Provided material:
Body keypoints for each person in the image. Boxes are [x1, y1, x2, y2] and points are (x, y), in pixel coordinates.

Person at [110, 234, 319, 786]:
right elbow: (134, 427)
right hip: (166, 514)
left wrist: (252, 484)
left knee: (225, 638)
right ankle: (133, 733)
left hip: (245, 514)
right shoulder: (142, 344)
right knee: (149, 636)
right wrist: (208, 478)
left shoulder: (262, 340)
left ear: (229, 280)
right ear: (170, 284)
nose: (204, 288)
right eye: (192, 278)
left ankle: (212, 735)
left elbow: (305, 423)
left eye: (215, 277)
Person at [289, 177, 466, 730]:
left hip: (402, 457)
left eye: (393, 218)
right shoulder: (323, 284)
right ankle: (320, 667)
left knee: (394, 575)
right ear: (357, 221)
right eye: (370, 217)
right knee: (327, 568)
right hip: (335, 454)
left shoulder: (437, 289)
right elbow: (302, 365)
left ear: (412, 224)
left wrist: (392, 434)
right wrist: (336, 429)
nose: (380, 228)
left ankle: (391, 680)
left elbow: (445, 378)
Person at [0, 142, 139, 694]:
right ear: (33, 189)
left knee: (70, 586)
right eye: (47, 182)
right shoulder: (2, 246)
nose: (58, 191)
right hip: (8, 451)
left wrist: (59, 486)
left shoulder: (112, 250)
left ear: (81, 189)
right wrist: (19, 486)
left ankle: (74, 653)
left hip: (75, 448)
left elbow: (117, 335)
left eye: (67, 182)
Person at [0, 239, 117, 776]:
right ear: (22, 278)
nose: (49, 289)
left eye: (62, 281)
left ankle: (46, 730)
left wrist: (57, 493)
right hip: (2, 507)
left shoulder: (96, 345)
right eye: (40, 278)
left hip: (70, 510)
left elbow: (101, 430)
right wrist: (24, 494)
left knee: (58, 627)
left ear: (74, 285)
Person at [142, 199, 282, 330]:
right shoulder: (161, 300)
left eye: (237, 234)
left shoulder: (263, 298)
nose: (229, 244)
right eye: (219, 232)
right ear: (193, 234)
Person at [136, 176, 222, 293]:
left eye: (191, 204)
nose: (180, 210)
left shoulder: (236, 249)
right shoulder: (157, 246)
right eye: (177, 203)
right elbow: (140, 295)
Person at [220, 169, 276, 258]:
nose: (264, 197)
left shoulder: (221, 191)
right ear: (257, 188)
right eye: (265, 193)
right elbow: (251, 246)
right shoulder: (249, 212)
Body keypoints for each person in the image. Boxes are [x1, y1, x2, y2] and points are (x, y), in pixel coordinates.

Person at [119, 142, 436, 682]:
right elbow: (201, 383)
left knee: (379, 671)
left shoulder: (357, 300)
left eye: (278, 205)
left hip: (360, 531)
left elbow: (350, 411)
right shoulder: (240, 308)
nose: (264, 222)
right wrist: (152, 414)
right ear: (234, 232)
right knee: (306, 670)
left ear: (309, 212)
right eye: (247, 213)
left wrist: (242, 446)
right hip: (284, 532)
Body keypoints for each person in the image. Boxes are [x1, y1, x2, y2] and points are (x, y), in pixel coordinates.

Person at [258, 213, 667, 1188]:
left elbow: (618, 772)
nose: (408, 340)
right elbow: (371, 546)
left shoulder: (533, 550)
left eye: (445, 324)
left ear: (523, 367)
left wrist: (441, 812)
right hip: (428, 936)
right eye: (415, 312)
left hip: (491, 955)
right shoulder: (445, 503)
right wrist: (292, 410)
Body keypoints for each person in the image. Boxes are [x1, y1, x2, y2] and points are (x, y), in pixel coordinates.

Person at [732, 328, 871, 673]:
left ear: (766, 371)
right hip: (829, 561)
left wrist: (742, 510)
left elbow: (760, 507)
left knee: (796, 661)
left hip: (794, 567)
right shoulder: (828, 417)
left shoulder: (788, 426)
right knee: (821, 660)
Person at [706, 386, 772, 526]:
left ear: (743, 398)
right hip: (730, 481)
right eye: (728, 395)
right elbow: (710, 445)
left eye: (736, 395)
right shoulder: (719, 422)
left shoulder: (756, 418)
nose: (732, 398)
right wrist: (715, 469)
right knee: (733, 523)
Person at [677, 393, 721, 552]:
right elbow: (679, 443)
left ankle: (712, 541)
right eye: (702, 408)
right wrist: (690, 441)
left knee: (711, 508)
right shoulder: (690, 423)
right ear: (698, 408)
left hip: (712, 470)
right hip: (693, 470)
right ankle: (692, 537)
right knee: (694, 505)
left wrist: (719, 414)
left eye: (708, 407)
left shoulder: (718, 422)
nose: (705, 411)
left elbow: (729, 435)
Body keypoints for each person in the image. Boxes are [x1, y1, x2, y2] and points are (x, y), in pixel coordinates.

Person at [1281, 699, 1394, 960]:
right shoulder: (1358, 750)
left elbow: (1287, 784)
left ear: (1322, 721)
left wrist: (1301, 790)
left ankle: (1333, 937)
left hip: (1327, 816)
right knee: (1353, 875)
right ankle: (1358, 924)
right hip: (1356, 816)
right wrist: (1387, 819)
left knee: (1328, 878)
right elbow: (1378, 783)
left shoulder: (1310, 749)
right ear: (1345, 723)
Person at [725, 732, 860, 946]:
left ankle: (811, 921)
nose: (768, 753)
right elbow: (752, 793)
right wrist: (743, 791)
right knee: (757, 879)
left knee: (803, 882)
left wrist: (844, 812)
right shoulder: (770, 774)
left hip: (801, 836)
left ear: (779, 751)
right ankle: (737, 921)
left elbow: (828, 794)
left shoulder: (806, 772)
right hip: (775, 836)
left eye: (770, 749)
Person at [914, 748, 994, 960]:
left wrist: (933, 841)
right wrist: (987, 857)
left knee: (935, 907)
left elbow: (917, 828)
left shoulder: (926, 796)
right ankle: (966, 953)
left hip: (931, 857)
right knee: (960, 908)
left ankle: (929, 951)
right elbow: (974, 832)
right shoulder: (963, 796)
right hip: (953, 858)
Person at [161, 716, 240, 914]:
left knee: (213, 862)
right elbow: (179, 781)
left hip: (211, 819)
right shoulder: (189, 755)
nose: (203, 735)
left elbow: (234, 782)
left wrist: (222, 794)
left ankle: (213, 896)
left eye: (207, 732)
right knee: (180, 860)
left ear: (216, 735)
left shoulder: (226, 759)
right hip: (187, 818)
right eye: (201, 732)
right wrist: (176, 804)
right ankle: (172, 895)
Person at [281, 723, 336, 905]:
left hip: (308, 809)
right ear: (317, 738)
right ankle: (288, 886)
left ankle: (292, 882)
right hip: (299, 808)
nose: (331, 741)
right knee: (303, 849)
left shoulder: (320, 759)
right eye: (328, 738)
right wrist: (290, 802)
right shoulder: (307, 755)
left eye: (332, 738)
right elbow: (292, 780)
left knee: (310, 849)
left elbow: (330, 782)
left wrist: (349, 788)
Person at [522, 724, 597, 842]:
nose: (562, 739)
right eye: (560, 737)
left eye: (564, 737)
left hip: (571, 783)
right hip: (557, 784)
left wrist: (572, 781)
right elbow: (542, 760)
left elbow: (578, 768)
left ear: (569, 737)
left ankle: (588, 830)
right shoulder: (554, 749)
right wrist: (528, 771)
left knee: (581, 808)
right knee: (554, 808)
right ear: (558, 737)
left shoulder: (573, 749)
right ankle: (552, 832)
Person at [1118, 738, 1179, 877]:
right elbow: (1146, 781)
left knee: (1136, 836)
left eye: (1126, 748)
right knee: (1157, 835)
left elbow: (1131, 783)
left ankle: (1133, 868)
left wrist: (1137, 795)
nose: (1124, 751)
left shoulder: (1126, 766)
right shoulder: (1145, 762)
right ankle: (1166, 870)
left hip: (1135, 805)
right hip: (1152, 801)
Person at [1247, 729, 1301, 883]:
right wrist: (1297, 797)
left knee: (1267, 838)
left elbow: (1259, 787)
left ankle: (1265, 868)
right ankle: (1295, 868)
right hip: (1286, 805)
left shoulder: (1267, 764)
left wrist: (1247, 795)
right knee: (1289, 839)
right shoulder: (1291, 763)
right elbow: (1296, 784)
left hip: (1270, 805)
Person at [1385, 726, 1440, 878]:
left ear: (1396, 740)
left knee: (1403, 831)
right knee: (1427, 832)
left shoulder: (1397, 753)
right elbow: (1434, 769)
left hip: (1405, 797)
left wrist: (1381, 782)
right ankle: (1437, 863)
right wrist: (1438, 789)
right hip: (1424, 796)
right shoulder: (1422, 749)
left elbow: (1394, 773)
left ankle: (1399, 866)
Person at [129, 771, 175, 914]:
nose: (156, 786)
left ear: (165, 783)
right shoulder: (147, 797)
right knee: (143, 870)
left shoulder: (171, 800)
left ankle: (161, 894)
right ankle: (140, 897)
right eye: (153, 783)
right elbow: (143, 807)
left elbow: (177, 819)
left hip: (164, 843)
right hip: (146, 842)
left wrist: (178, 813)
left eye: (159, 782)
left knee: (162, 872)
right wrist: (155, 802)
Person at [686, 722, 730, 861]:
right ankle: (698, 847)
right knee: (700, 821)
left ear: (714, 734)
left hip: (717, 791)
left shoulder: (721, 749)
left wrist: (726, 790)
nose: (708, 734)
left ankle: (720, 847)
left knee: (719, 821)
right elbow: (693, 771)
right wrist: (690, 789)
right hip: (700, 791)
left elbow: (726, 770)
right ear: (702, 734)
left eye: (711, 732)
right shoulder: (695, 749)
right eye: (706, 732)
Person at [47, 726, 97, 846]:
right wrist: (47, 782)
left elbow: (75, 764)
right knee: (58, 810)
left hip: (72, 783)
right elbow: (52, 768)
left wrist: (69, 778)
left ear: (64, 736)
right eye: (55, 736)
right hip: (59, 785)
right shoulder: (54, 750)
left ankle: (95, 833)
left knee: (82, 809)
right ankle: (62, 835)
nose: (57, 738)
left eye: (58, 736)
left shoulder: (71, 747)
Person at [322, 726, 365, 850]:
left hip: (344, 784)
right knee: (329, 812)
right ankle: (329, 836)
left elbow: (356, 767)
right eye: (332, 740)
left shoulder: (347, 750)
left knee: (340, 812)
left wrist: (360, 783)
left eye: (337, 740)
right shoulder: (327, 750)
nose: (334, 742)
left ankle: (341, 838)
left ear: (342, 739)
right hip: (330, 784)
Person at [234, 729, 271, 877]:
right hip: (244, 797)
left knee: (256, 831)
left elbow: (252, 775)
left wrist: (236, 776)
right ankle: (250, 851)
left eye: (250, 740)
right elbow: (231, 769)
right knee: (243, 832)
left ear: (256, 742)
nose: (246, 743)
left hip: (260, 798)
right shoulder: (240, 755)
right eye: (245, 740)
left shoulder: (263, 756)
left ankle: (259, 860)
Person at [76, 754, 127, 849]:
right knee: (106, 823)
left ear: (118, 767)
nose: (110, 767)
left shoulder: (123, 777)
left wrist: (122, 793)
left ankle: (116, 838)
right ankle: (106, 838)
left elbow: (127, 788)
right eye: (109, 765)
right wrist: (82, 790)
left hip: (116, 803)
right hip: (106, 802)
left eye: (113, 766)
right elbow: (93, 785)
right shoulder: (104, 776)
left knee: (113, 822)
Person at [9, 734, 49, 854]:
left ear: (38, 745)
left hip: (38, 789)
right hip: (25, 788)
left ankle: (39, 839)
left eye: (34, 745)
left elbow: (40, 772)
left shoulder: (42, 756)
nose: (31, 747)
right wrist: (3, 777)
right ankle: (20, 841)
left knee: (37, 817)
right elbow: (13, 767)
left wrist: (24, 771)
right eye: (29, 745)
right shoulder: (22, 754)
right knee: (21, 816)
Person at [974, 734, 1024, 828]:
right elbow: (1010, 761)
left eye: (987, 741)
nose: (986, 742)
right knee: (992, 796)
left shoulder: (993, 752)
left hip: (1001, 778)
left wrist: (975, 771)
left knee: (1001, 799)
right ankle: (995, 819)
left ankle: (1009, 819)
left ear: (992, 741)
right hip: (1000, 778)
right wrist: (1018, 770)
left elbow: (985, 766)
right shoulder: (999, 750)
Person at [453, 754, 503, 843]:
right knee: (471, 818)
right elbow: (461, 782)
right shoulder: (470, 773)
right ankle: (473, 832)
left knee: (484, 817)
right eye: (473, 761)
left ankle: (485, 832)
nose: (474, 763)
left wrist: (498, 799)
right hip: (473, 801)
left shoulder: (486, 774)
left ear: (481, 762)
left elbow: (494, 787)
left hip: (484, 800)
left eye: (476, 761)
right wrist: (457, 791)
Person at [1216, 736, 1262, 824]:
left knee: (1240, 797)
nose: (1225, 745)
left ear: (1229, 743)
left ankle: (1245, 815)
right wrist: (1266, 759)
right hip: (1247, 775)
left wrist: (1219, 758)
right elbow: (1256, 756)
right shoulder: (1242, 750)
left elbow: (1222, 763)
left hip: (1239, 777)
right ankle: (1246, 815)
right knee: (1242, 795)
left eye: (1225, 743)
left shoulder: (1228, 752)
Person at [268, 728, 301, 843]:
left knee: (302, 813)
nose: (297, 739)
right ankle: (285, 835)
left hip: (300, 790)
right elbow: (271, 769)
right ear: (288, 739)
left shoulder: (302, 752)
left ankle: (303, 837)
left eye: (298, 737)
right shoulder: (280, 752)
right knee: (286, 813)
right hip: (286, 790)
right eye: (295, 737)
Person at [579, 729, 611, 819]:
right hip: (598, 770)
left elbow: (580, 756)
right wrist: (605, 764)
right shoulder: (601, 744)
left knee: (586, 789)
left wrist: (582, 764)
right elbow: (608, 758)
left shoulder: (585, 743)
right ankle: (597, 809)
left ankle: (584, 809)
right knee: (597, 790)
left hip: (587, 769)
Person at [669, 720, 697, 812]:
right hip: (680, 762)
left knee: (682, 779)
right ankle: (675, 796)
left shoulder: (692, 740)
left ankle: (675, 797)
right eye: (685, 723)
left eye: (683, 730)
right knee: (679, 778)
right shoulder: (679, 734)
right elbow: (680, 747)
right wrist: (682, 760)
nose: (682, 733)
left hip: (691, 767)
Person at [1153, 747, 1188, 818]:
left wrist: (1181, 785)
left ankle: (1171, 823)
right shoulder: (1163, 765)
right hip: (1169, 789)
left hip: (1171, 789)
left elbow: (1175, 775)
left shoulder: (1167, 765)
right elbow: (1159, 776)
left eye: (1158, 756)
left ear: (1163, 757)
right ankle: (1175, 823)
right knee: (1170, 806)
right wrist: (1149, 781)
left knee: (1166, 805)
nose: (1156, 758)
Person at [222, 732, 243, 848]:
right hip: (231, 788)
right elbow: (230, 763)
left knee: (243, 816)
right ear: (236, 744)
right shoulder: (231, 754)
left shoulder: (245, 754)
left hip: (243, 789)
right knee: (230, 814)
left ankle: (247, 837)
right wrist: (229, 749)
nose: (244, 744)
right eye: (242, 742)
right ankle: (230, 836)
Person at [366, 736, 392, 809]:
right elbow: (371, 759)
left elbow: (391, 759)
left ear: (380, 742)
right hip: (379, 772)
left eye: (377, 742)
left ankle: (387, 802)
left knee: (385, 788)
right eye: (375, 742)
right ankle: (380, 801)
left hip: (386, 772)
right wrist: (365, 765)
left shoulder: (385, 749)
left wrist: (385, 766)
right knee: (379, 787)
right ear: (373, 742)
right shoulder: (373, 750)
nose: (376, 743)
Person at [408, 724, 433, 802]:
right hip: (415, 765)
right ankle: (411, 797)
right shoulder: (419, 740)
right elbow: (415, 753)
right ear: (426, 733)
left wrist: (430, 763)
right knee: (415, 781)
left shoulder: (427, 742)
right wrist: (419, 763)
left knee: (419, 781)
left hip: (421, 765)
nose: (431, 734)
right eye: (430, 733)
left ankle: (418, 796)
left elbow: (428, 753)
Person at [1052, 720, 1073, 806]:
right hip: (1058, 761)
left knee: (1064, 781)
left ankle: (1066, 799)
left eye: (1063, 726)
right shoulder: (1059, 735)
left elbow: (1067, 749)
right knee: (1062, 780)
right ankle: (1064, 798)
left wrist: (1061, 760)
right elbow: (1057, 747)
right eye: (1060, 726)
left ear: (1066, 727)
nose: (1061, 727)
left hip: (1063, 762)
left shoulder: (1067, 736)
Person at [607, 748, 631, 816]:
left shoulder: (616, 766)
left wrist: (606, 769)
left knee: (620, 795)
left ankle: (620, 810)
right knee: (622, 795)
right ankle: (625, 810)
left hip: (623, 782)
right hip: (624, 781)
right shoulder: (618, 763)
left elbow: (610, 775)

Your goal: Could you restate word for word the lines above from the one containing "right shoulder: (373, 750)" through the one containing "right knee: (415, 781)", both included, and nothing else?

Reply:
right shoulder: (373, 750)
nose: (376, 743)
Person at [408, 724, 433, 802]:
right hip: (415, 765)
right ankle: (411, 797)
right shoulder: (419, 740)
right elbow: (415, 753)
right ear: (426, 733)
left wrist: (430, 763)
right knee: (415, 781)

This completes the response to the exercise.